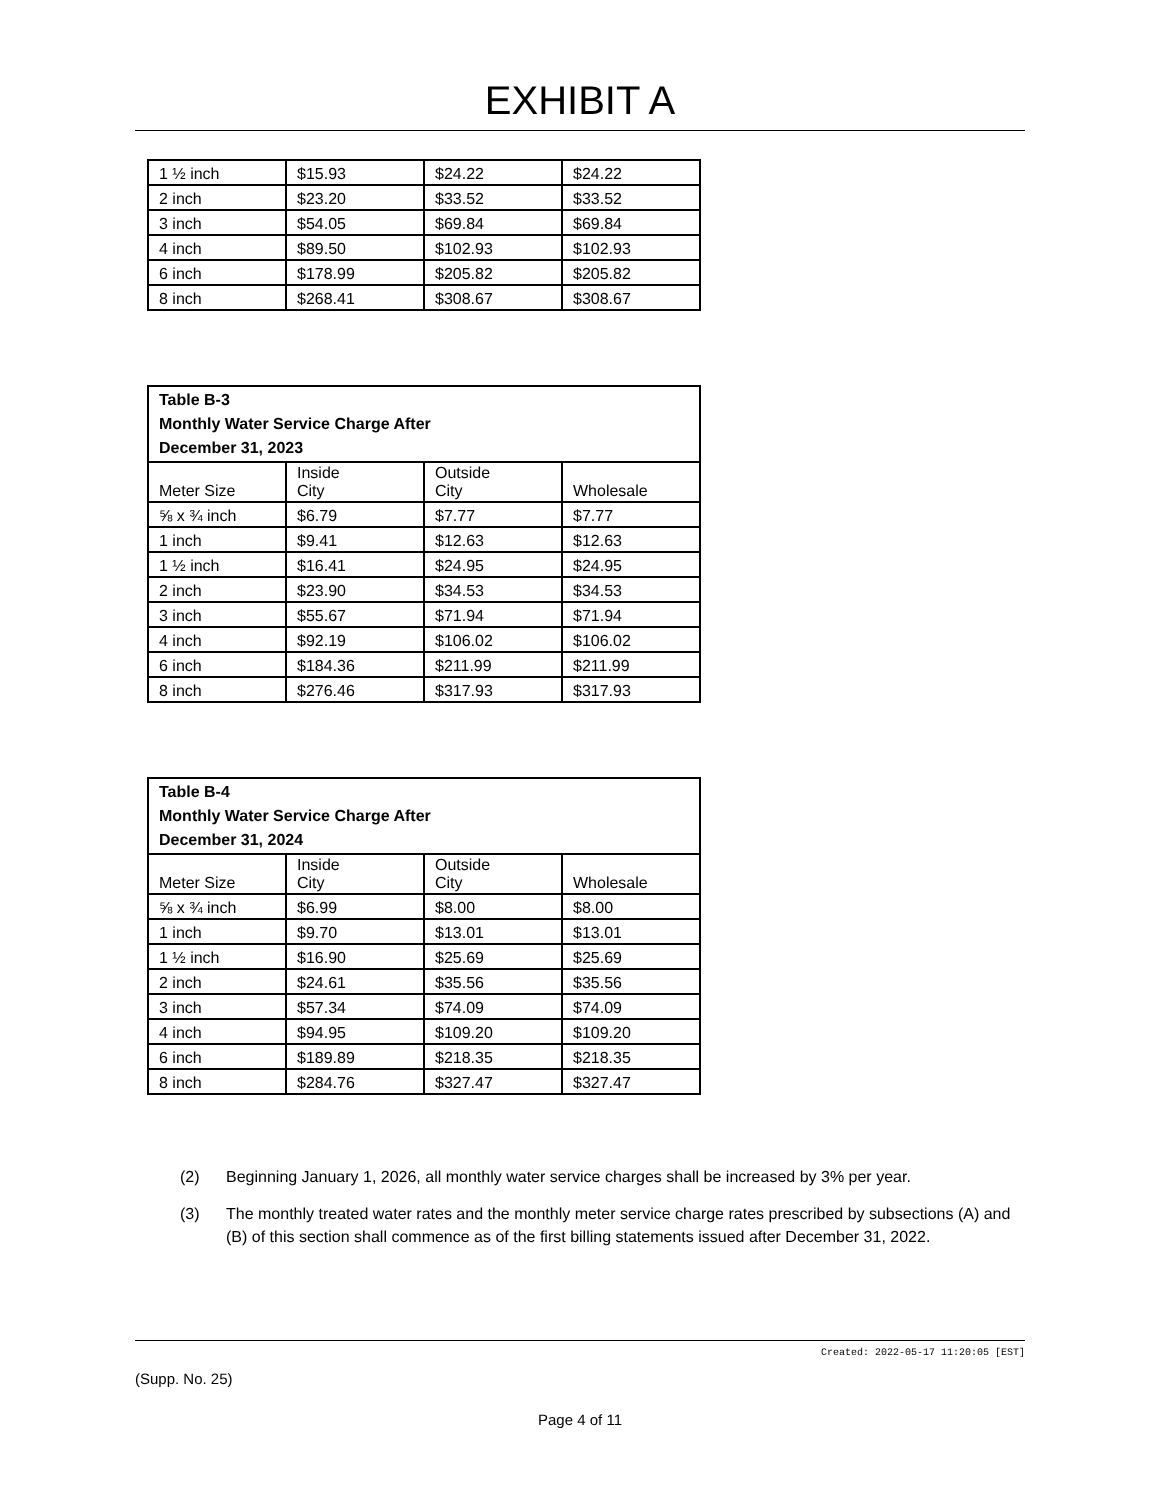EXHIBIT A
| 1 ½ inch | $15.93 | $24.22 | $24.22 |
| 2 inch | $23.20 | $33.52 | $33.52 |
| 3 inch | $54.05 | $69.84 | $69.84 |
| 4 inch | $89.50 | $102.93 | $102.93 |
| 6 inch | $178.99 | $205.82 | $205.82 |
| 8 inch | $268.41 | $308.67 | $308.67 |
| Table B-3 Monthly Water Service Charge After December 31, 2023 | | | |
| --- | --- | --- | --- |
| Meter Size | Inside City | Outside City | Wholesale |
| ⅝ x ¾ inch | $6.79 | $7.77 | $7.77 |
| 1 inch | $9.41 | $12.63 | $12.63 |
| 1 ½ inch | $16.41 | $24.95 | $24.95 |
| 2 inch | $23.90 | $34.53 | $34.53 |
| 3 inch | $55.67 | $71.94 | $71.94 |
| 4 inch | $92.19 | $106.02 | $106.02 |
| 6 inch | $184.36 | $211.99 | $211.99 |
| 8 inch | $276.46 | $317.93 | $317.93 |
| Table B-4 Monthly Water Service Charge After December 31, 2024 | | | |
| --- | --- | --- | --- |
| Meter Size | Inside City | Outside City | Wholesale |
| ⅝ x ¾ inch | $6.99 | $8.00 | $8.00 |
| 1 inch | $9.70 | $13.01 | $13.01 |
| 1 ½ inch | $16.90 | $25.69 | $25.69 |
| 2 inch | $24.61 | $35.56 | $35.56 |
| 3 inch | $57.34 | $74.09 | $74.09 |
| 4 inch | $94.95 | $109.20 | $109.20 |
| 6 inch | $189.89 | $218.35 | $218.35 |
| 8 inch | $284.76 | $327.47 | $327.47 |
(2) Beginning January 1, 2026, all monthly water service charges shall be increased by 3% per year.
(3) The monthly treated water rates and the monthly meter service charge rates prescribed by subsections (A) and (B) of this section shall commence as of the first billing statements issued after December 31, 2022.
Created: 2022-05-17 11:20:05 [EST]
(Supp. No. 25)
Page 4 of 11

## What you have to do
Using the data above, reproduce exactly the lines from the line that contains "inch | $23.20 | $33.52 | $33.52 |" through the line that contains "(2) Beginning January", including both.

## Reply
| 2 inch | $23.20 | $33.52 | $33.52 |
| 3 inch | $54.05 | $69.84 | $69.84 |
| 4 inch | $89.50 | $102.93 | $102.93 |
| 6 inch | $178.99 | $205.82 | $205.82 |
| 8 inch | $268.41 | $308.67 | $308.67 |
| Table B-3 Monthly Water Service Charge After December 31, 2023 | | | |
| --- | --- | --- | --- |
| Meter Size | Inside City | Outside City | Wholesale |
| ⅝ x ¾ inch | $6.79 | $7.77 | $7.77 |
| 1 inch | $9.41 | $12.63 | $12.63 |
| 1 ½ inch | $16.41 | $24.95 | $24.95 |
| 2 inch | $23.90 | $34.53 | $34.53 |
| 3 inch | $55.67 | $71.94 | $71.94 |
| 4 inch | $92.19 | $106.02 | $106.02 |
| 6 inch | $184.36 | $211.99 | $211.99 |
| 8 inch | $276.46 | $317.93 | $317.93 |
| Table B-4 Monthly Water Service Charge After December 31, 2024 | | | |
| --- | --- | --- | --- |
| Meter Size | Inside City | Outside City | Wholesale |
| ⅝ x ¾ inch | $6.99 | $8.00 | $8.00 |
| 1 inch | $9.70 | $13.01 | $13.01 |
| 1 ½ inch | $16.90 | $25.69 | $25.69 |
| 2 inch | $24.61 | $35.56 | $35.56 |
| 3 inch | $57.34 | $74.09 | $74.09 |
| 4 inch | $94.95 | $109.20 | $109.20 |
| 6 inch | $189.89 | $218.35 | $218.35 |
| 8 inch | $284.76 | $327.47 | $327.47 |
(2) Beginning January 1, 2026, all monthly water service charges shall be increased by 3% per year.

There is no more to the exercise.